In the past, Meena told me, the yoghurt was made twice a day as her father-in-law and husband refused to eat, at dinner, any yoghurt from the morning. Anything leftover might be hung for a few hours to make shrikhand and any surplus milk is turned into the creamiest paneer and khoya. A little later in the morning, the vegetables would arrive from the garden — the freshest bounty of tomatoes, peas, cauliflower, radishes, and ber — and determine the day’s menus.
For the Diwali period, extra cooks had been drafted in to help with the festive spreads and I was thrilled to watch them in action. I learned from them how to make chakli, a snack to which I soon became addicted, and gujiya, without which, Meena told me, “there is no festival”. I was astonished to discover that everything, absolutely everything, was made from scratch, even the sugar, specifically a type of sugar called bura shakkar.
I watched a cook called Suman take a cup of sugar and a cup of water and heat it as if making a syrup. She then heated the syrup to remove all the water, and sieved the remaining powder. This, she told me, has a much finer texture and better flavour than normal sugar. It also contains less moisture, making it ideal for sweets like laddoos. “If you make laddoos with normal sugar,” Suman told me, “the laddoos will stick in your throat.” Meena’s daughter-in-law showed me how to make anarsa, a biscuit made from rice flour and deep-fried in ghee. Actually, I should say she showed me the final stage of making it as the whole process of making the rice paste takes several days of soaking and fermentation. Meena gave us all a masterclass in making a delicate little pastry, seldom made at home nowadays, called chirote. In Meena’s kitchen — as in many others in India — change has come.
The younger members of the family, with busy metropolitan lives, don’t have time to follow complicated and time-consuming recipes like chirote and anarse. And with only a handful of permanent residents in the house, a full-time dairy, with dozens of cows and a team of cattle men, is no longer needed. Meena, though, says she won’t be the one to dismantle it. That, she says, is for the next generation.

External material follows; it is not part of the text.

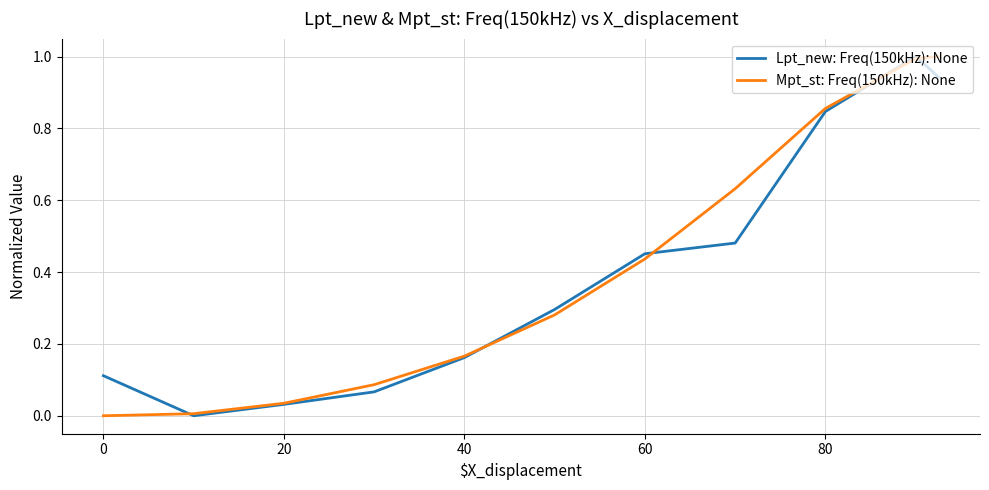

What is the maximum value for Lpt_new: Freq(150kHz): None?

1.0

For now, she’ll continue to eat yoghurt at every meal, fill her cupboards with ghee, and give away what’s left. When I think back to the day I watched a group of women making traditional Diwali treats, I remember happy hours watching nimble fingers kneading and the sound of soft chatter and bangles jangling; Meena keeping the younger generation in line, ensuring that the family recipes survive unaltered for at least another generation. Apart from thoroughly enjoying the few days I spent there, I was also reminded that there are few things that connect us to our families, our communities, our roots as powerfully as the food we make.